Using Kinect to get kids off the couch

Studies show that embodied learning—learning by involving the whole body—helps kids grasp new concepts. Microsoft's Soho Productions studio was given a mighty task to do just that with Sesame Street using the Xbox + Kinect.

Kinect Sesame Street TV

Overview

For decades, Sesame Street has drawn its young audience in with audience participation—songs that encourage singing and dancing along, answering Elmo’s questions, or counting with Count von Count.

Kinect Sesame Street TV, a collaboration between Sesame Workshop and Soho Productions, aimed to do this on a whole new level. Using the Xbox + Kinect, kids are dropped into the middle of Sesame Street to jump, move, wave and play with Elmo & friends.

My Role

I hopped across the pond to London in 2011 and joined the small but mighty Creative Media team as a motion designer and video editor. I worked alongside game designers, user researcers, engineers, art directors and producers to create interactive video branching magic.

A promo I edited, giving you an idea of the type of interactivity for kids to experience.

Motion Design as User Feedback

With video as the medium, motion graphics functioned as a layer providing immediate feedback to the child in front of the screen. A character on screen might ask them to get up and jump, wave or shout in order to help them complete a task. Without visual or auditory feedback, kids lose interest, feel overwhelmed or may not feel involved in the story.

In this example, kids are asked to wave to the character on screen. In usability sessions, kids weren't sure what to do, or if they did wave, their wave wasn't long enough or wide enough for the Kinect to detect it. We needed a big, enthusiastic wave. After several experiments, I added a paw animation with particles in an arc shape to mimic the action the child should do—it worked!
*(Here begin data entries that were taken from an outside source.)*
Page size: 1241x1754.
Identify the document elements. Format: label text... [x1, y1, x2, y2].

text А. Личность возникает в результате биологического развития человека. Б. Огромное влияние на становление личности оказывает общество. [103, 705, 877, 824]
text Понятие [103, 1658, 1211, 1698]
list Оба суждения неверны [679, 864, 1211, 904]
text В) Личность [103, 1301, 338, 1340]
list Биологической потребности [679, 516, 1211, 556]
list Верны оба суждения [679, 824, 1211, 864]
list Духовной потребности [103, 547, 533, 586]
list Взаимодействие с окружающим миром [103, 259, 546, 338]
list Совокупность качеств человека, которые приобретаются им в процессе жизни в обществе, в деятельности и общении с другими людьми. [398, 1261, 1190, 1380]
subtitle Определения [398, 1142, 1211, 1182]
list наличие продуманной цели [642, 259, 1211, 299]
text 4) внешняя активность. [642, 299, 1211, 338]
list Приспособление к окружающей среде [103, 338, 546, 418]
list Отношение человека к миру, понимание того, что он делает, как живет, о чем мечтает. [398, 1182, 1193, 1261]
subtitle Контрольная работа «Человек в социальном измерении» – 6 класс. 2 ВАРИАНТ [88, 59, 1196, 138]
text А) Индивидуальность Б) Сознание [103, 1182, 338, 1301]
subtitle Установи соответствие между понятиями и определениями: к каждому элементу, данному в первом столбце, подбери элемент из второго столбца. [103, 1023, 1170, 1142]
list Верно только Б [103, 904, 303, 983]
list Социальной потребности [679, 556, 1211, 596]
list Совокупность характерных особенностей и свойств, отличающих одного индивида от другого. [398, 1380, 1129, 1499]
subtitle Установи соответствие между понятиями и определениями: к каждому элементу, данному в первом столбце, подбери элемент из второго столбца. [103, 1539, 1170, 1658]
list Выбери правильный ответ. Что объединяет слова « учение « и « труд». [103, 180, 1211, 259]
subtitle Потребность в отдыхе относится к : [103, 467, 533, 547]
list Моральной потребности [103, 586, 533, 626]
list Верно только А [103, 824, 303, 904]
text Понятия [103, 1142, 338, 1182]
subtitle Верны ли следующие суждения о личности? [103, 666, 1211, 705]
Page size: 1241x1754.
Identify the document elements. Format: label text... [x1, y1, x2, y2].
Once the child waves, as detected by the Kinect, the specific shape that they've learned in the segment is reinforced through on-screen graphics.

Making Old Footage Interactive

An interesting challenge came with taking existing Sesame segments from past seasons and transforming them into an interactive experience. These were filmed on set with human cast members and muppets, sometimes featuring a celebrity guest (like Jason Schwartzman 💖).

The scenes were cut down to ~7 minutes and to keep kids engaged, the team decided to “hide” objects throughout the scene for kids to find (through voice and gesture detected by the Kinect).

There needed to be varying levels of difficulty in finding the objects to keep kids engaged, which came with a number of technical and usability challenges:

  • Blending graphics into complex video footage.
  • Balancing the frequency of the objects, the position and size of the object, the length of time on-screen and the level of visibility.

Left, the pumpkin is "hidden" and animates when found, right. These scenes involved meticulous camera tracking, rotoscoping and compositing in After Effects. Think of all the muppet fur! The objects fit in the scenes seamlessly, often blending in with backgrounds or hiding behind characters or objects.

Our User Research team tested segments on a weekly basis with preschoolers, revealing objects that were too difficult to find, too dark or too small or onscreen for too short of a time, so we could go back to the footage and iterate.

Adapting for Touch Screens

Another interesting challenge came when we began working on a touch version for Windows Surface. The challenge was to use the same content, but the interactions and voiceover prompts needed to be redesigned for tap and swipe rather than motion and voice.

I worked with our game designers and engineers to restructure and redesign the video content and graphics to correspond with the tap and swipe gestures.

An example of this was a segment that originally required the child to jump along with Cookie Monster, which was adapted to be a tap instead. The challenge was that we only had the original footage and assets, so this required taking a still image, slicing and dicing to animate it, and compositing it.

Results

Kinect Sesame Street TV was released in September 2012. Microsoft made some snazzy promo videos, it won a BAFTA Children’s Award and got positive reviews from game critics and Amazon critics alike.

It wasn’t quite the game-changer I had anticipated for such an inventive TV experience—owning a $300 Xbox is a barrier for a lot of families and 3-year-olds aren’t so great at navigating TV and Xbox menus themselves—but it was definitely a success for those of us working on it and we had a lot of fun and pride in doing so.